I had some limited knowledge of the Portuguese’s role in colonial history, but I had no appreciation of how advanced the society was or the countless achievements of the Portuguese explorers. While the Spanish and the British may have established more powerful and prestigious empires, it was the Portuguese who provided the founding steps to globalisation. Portugal discovered and colonised the Azores in the mid-Atlantic in the early 15th century, which began an era that is much celebrated by the Portuguese, “The Age of Discovery”. Portugal was the first European power to round the West African coast and prove that the world does not terminate there (which was commonly believed).
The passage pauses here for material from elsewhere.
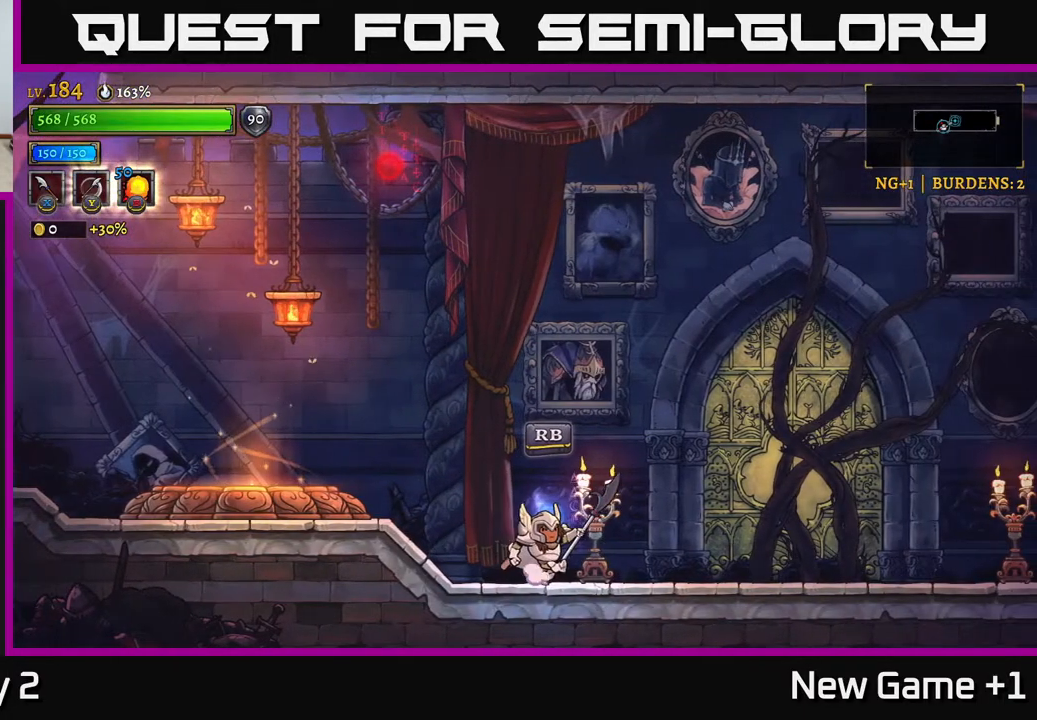
{"buttons": [], "left_stick": "right", "right_stick": "center", "events": [[133, "A", "down"], [467, "A", "up"]]}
Many scholars now contend that by the end of the 15th century, Portugal was aware that the world is round and had calculated an almost accurate estimation of the planets dimensions; which is why Columbus was first rejected by the Portuguese court because they knew that India is thousands of kilometres further than what Columbus had claimed. Portuguese explorers became the first to round the Cape of Good Hope and thus establish a trade route to India. They discovered Brazil, founded trading outposts on Zanzibar, Africa, the Persian Gulf, Goa, Malaysia and even China (Macau) and reached Japan. All this was achieved while the rest of Europe was occupied by the Catholic-Protestant divide and subsequent wars. Eventually other European powers obviously became jealous of the wealth the Portuguese were generating from their monopoly on trade with the Eastern world and thus began the nation’s four century descent into irrelevance. For a while there though, that infinitesimal strip bordering the Atlantic probably consisted of the most advanced society on the planet.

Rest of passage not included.